An optometrist and lecturer at the University for Development Studies (UDS) Medical School, Dr. Issah Imoro, has encouraged Ghanaians to check any glaucoma effects on the eye and go for early treatment to save their sight.
March is Glaucoma Awareness Month all over the world, and this week (6-12 March) has been dedicated by the international eye health community to increase awareness on glaucoma, under the theme “The World is Bright, Save your Sight from Blindness due to Glaucoma”.
To this end, Dr. Imoro has reminded friends, families and the general public about what Glaucoma is, and what they need to do to protect their sight.
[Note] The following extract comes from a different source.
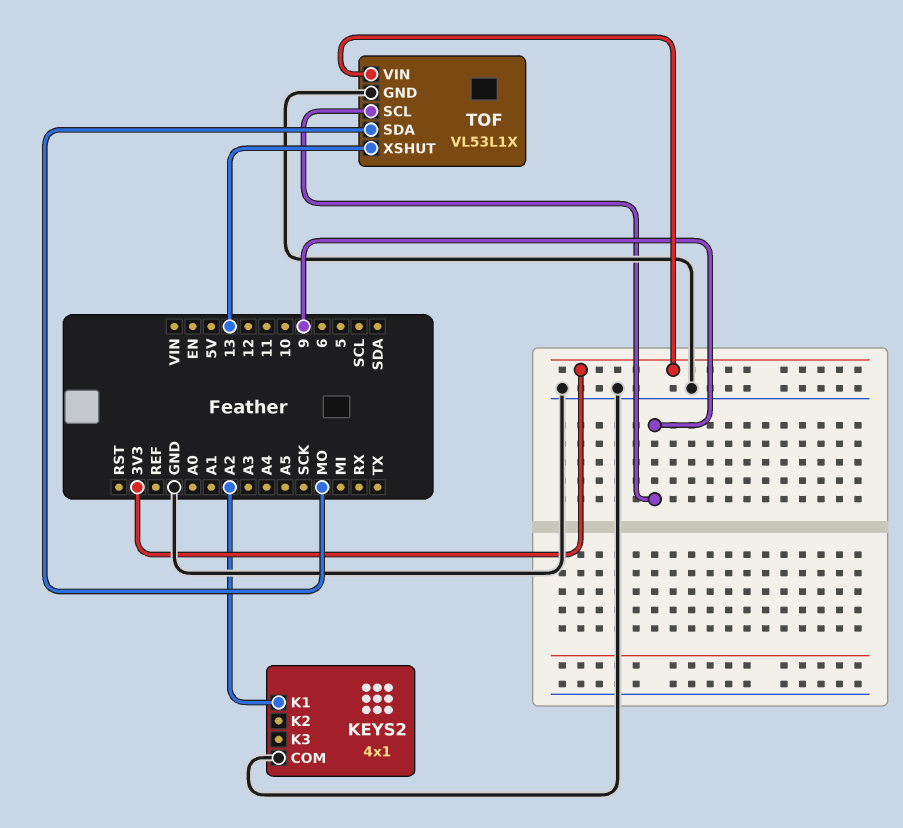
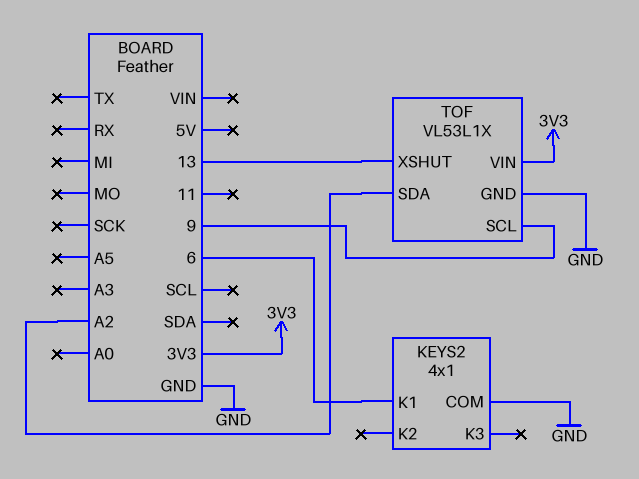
KEYS2 pin K1: A2 -> 6
TOF pin SDA: MO -> A2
Dr. Imoro further disclosed that the disease accounts for over 19 per cent of all cases of blindness in the country, indicating that it is the most important cause of permanent blindness in Ghana.
He explained that the disease is caused by damage to the nerves, which connect the brain to the eye, pointing out that this damage is caused by pressure on the nerve which results in the human vision gradually fading away.
“Glaucoma is basically described as a group of eye diseases which result in damage to the optic nerve (the nerve that transmits visual information from the retina to the brain) resulting in vision loss, if not well managed,” Dr. Imoro said in news release.
Concerned and management
Touching on why one needs to be concerned about glaucoma, Dr. Imoro stated that vision loss due to Glaucoma is irreversible, stressing that one cannot regain sight that has been lost due to the disease.
According to the optometrist, Glaucoma mostly does not present with any symptoms that will make you seek for medical attention early.
“Glaucoma is a disease that has no symptoms at the early stages and when the symptoms start showing, that is the moment nothing can be done about it. This is the reason why people need to go for regular eye screening to make sure even if they get infected, they could be detected at the early stage and treated. You only realise it when the damage is done to your vision. Hence it is sometimes referred to as the “silent thief of sight”,” he noted.
He added that Ghana has the largest prevalence of Glaucoma in Africa and second in the whole world, saying a majority of people in Ghana are at high risk of having glaucoma.
“Ghana was one of the highest ranking countries in the world affected with glaucoma and over 700,000 Ghanaians were living with the disease,” he pointed out.
Dr. Imoro emphasised that the key to Glaucoma management and prevention is early detection.
“It is important for you to book an eye examination as early as possible. Glaucoma can be transmitted through family lines, so encourage your family to have their eyes examined if you have been diagnosed of Glaucoma,” he said.
He further advised that more attention needs to be given to the disease to help its eradication.